Here’s a positive John Cleese story for once
How Monty Python’s Dead Parrot Sketch Was Used to Rescue Parrots

“The Dead Parrot Sketch” is no doubt Monty Python’s most famous comedy routine. Since it originally aired as part of Monty Python’s Flying Circus in 1969, the sketch has been performed in films, on stage and even in an episode of Saturday Night Live, which elicited little-to-no laughter because the studio audience was too busy mouthing the dialogue along with Michael Palin and John Cleese. 

The sketch became such an indelible part of modern culture, it was even quoted by Prime Minister Margaret Thatcher during a 1990 speech, although she reportedly didn’t actually understand the joke. (In retrospect, perhaps the “Upper Class Twit of the Year” would have been a better fit). 

Despite the fact that this sketch was predicated on the hilarity of buying a deceased bird, or ex-parrot if you will, its widespread popularity was later used to help save parrots. Yeah, this is a story in which John Cleese actually comes off looking like a pretty good guy for a change. 

Not unlike how monorail enthusiasts got pretty fed up with constant Simpsons jokes, in the 1990s, wildlife advocates were sick and tired of how most media coverage concerning parrot conservation would inevitably reference “The Dead Parrot Sketch” which, according to the World Parrot Trust, would “diminish the effect of any serious point that may be under discussion.” 

So the group decided to use the sketch to their advantage by enlisting Cleese’s help, hoping that he could “tell the world how important it is to preserve parrots in the wild and look after them well in captivity.” Cleese turned out to be a “committed conservationist” who had already been involved with “the restoration of lemurs in Madagascar,” so he happily joined the pro-living parrot cause. 

Cleese helped to launch “World Parrot Month” in August 1999 by starring in the aptly-titled The Live Parrot Video, along with Groucho the “incredible singing parrot” (who had beautiful plumage, but was in no way nailed to his perch). Because it was made back when VHS tapes were worth their weight in cocaine-frosted gold, the five-minute video cost 25 bucks, plus shipping. Of course, it all went to a good cause. 

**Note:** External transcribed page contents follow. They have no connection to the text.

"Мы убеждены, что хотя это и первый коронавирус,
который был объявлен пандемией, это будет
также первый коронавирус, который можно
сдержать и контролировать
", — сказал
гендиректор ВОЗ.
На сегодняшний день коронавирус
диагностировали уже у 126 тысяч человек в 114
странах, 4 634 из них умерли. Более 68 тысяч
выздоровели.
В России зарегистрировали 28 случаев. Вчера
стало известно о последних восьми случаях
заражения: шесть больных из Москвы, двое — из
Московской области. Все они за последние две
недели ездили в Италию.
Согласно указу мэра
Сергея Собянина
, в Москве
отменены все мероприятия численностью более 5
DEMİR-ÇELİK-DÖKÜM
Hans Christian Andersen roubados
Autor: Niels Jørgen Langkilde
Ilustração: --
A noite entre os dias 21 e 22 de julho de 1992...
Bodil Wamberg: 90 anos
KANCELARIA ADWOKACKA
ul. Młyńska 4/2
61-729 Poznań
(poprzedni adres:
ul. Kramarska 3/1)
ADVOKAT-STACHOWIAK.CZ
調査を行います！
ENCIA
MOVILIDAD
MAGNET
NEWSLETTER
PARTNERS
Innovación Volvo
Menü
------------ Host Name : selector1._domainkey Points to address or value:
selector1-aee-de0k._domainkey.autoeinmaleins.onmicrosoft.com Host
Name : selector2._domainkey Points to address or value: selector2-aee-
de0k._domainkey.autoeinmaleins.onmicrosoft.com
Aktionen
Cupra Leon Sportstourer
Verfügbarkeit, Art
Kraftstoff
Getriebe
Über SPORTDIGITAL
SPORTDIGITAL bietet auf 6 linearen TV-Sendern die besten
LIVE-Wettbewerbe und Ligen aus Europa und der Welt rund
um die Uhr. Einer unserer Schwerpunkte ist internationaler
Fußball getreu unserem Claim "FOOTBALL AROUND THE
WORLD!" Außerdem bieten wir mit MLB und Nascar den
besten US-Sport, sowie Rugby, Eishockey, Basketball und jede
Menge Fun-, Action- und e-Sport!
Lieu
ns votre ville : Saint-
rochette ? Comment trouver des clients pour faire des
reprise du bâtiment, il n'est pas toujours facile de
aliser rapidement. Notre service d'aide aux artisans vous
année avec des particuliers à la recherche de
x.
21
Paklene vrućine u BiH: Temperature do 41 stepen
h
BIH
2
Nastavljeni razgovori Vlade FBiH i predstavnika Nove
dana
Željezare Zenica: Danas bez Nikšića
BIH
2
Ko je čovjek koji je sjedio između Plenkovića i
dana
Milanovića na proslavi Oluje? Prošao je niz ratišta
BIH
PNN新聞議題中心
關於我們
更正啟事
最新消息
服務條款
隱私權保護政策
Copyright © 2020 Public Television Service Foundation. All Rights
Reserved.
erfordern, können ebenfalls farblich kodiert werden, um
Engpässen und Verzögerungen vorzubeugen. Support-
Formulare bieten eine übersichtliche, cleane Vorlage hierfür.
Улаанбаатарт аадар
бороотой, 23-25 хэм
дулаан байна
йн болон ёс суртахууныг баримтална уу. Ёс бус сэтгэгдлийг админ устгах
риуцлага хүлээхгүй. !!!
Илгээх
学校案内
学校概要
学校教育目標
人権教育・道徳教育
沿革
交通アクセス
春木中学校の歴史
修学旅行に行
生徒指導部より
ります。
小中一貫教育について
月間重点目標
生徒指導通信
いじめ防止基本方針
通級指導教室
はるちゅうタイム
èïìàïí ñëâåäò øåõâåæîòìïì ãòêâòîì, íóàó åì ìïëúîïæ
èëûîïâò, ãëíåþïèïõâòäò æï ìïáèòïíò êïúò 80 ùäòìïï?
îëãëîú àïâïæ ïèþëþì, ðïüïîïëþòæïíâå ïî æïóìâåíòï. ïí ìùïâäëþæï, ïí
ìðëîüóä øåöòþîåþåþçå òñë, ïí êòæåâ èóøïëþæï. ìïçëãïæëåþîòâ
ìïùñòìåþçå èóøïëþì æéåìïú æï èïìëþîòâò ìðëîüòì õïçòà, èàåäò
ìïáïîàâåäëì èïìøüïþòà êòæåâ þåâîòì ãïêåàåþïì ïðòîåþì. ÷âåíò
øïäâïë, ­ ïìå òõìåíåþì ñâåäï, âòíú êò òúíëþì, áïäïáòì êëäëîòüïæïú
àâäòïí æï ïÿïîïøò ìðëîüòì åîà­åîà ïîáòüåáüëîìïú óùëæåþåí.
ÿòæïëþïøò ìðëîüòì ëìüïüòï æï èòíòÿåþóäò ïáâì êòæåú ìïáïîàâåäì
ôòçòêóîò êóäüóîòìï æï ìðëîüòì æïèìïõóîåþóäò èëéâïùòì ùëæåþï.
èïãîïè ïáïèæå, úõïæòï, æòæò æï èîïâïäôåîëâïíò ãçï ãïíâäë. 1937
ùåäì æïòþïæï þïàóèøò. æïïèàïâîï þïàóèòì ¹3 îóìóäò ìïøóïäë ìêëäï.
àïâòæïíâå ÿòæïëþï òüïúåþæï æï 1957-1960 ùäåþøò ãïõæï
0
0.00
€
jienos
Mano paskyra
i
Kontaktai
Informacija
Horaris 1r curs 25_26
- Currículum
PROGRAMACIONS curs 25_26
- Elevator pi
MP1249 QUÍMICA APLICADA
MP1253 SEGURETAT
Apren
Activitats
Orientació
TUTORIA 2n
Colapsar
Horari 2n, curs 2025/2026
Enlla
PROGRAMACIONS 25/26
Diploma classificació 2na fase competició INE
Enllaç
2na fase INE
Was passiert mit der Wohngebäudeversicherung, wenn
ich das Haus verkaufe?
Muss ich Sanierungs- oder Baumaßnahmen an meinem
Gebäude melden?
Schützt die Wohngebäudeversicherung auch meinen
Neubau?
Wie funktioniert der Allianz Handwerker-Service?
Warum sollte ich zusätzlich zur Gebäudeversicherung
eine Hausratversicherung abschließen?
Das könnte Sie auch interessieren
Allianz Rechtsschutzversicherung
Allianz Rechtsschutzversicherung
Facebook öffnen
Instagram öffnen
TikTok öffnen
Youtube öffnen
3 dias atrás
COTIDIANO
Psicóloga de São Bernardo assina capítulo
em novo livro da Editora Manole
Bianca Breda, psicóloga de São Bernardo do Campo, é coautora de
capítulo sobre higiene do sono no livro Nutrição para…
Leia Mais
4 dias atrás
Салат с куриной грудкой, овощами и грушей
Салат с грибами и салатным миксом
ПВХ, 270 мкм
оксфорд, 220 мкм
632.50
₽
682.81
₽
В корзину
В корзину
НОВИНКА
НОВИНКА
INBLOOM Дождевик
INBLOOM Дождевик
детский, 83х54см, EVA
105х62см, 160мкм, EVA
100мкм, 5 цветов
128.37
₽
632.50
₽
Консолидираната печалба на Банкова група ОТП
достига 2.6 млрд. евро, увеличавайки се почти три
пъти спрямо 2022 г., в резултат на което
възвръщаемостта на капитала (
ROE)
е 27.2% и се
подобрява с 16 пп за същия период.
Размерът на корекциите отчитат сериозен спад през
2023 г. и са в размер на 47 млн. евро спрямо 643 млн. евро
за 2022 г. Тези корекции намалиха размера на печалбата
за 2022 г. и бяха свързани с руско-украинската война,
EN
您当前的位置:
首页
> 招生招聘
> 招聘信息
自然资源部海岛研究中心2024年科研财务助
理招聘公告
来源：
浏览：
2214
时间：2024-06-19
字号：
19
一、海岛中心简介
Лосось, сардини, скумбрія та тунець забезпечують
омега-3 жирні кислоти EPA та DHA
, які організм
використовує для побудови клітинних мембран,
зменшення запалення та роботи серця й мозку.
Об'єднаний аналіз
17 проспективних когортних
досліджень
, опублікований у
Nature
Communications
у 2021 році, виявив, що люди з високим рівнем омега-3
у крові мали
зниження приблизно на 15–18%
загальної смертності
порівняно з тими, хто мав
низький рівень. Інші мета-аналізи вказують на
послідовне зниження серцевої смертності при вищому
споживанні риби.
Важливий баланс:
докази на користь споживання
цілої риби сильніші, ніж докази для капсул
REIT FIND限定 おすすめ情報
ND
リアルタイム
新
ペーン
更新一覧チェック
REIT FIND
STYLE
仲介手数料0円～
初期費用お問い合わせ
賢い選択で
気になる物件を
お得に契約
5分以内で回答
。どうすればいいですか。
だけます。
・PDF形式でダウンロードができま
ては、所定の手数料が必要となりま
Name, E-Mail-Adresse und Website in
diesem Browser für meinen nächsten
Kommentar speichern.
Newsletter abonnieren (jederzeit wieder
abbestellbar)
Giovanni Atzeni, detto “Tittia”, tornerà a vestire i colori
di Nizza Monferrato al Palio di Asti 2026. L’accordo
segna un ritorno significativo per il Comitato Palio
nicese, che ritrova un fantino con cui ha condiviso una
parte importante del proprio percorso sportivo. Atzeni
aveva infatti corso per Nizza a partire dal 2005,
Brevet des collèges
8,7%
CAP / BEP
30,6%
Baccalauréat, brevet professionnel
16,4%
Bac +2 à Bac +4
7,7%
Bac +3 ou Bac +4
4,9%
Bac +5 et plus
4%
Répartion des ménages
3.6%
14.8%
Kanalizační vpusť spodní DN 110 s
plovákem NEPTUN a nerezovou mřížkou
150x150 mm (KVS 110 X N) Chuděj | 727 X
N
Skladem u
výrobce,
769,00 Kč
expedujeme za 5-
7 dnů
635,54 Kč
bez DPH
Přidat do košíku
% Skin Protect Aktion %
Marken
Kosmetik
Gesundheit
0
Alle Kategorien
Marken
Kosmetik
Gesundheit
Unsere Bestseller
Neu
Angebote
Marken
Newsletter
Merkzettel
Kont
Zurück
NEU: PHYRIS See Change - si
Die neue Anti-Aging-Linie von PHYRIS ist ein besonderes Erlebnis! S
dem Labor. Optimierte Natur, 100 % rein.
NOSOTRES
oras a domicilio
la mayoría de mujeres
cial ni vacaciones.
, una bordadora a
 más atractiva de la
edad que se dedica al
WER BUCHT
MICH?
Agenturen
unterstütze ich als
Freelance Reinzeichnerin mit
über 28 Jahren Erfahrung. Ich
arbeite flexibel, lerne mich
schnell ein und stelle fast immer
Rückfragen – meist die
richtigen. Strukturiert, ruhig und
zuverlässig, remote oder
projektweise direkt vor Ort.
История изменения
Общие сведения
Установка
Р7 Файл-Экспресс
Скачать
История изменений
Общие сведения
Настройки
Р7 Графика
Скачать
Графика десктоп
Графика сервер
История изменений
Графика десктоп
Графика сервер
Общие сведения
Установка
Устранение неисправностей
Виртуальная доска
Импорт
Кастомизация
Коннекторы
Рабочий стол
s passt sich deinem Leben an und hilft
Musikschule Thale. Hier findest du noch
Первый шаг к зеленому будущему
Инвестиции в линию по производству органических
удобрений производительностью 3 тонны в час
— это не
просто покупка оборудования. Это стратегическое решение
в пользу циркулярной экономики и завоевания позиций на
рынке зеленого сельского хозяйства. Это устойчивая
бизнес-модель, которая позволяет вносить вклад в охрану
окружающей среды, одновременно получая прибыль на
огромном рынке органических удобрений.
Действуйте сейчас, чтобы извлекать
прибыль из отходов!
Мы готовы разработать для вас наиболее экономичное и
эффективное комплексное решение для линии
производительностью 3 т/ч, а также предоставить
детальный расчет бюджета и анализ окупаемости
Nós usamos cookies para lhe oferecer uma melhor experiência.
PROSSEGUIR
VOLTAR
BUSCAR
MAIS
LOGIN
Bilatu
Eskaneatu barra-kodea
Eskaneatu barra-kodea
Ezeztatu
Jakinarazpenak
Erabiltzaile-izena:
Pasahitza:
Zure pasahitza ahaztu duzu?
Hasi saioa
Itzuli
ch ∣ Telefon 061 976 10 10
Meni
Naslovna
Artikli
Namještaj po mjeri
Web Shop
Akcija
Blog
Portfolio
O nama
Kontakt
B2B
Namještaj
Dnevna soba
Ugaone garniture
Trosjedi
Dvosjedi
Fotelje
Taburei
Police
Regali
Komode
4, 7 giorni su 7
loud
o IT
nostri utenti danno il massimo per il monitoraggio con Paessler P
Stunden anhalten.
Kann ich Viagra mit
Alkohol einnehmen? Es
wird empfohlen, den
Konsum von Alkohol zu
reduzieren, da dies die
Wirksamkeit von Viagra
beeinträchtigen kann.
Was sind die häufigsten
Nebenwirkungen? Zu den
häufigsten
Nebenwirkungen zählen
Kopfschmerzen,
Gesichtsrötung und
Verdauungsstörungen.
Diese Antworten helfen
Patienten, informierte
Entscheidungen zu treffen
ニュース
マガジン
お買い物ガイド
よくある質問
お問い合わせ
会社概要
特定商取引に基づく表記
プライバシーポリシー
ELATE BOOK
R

In the video, shot at the Santa Barbara Zoo, Cleese brings attention to the dangers posed to parrots, while making countless callbacks to the classic sketch. When first meeting Groucho, he remarks, “Now that’s what I call a live parrot.” While visiting another parrot, he notes that she is “very much alive, but her species is threatened with extinction.”

Cleese’s video was a big hit and generated “a great deal of publicity” for the World Parrot Trust and its “effort to push for stronger parrot protections.” For some reason, this success never led to similar promotional efforts from the cheese shop industry or lumberjack lobbyists.